In 2013, the government set up a Therapeutic Goods (Codes of Conduct) Advisory Group to assess the uptake of the Working Group’s recommendations and provide an independent evaluation of the effectiveness of the self-regulatory framework.

Industry reforms

Alongside these government reviews, other influences have been at work.

In 2012, the Australian Competition and Consumer Commission (ACCC) urged Medicines Australia to include the disclosure of payments made by pharmaceutical companies to individual health-care professionals in its next code of conduct revision.

In response, Medicines Australia established a Transparency Working Group. The group has developed transparency principles applicable to all therapeutic goods companies and all health professions and is currently finalising a draft reporting model for consultation.

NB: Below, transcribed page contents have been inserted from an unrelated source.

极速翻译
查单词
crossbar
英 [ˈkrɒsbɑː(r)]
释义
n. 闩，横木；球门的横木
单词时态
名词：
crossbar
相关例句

This consultative document is expected to be published in the next few days and then be open for debate until mid 2014.

The final model agreed by Medicines Australia members will be added to the 18th code revision to be put to the ACCC in late 2014. If authorised, data collection would start in 2015 with public reporting in 2016.
International examples

The Senate committee reviewed overseas experience. The US Physician Payment Sunshine Act requires pharmaceutical and device companies to report to the Centers for Medicare and Medicaid Services (CMS) all payments, or other transfers of value, made to individual doctors and teaching hospitals that total more than US$100 per year.

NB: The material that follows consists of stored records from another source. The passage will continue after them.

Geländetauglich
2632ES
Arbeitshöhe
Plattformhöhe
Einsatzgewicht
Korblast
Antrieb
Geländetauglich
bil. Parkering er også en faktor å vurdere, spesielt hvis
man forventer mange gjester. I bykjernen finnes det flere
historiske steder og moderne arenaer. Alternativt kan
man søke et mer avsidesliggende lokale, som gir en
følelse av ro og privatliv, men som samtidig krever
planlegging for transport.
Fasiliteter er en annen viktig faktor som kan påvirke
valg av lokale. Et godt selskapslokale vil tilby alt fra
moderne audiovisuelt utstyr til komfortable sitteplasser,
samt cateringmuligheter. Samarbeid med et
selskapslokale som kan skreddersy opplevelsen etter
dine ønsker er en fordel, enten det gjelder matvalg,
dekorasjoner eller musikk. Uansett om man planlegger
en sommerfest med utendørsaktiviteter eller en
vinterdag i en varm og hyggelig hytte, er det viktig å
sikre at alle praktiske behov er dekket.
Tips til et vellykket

Data is to be collected by therapeutic goods manufacturers from August 2013, with reporting to CMS in March 2014 and reporting to the public in September 2014.

The Dutch are already reporting financial arrangements exceeding €500 per year.

Why the bill failed

Many submissions argued that the timing of the bill was inappropriate, given that Medicines Australia’s Transparency Working Group and the government’s Codes of Conduct Advisory Group are currently underway.

The limited application of the bill was also noted: it only addressed pharmaceutical companies and registered medical practitioners, not all therapeutic goods companies and all health professionals.

There was concern that the bill proposed the publication of reports on individual company websites, whereas a single public repository was preferred by consumers and others.

The AMA, industry and others argued the bill would preclude valuable interactions between companies and medical practitioners such as medical education and the conduct of research. Given support for self-regulation by government, industry and the AMA, there was never a doubt the bill would be rejected.

Regardless, numerous questions remain. While Medicines Australia members may vote to include additional transparency in the 18th edition of their code (with public reporting in 2016) there is no compulsion on other industry associations to do so, let alone non-members.

And it remains to be seen what persuasive impact the latest government Codes of Conduct Advisory Group can have. In addition, the question of who will house and pay for a transparency register that is applicable to all therapeutic goods companies and all health practitioners is not yet on anyone’s agenda.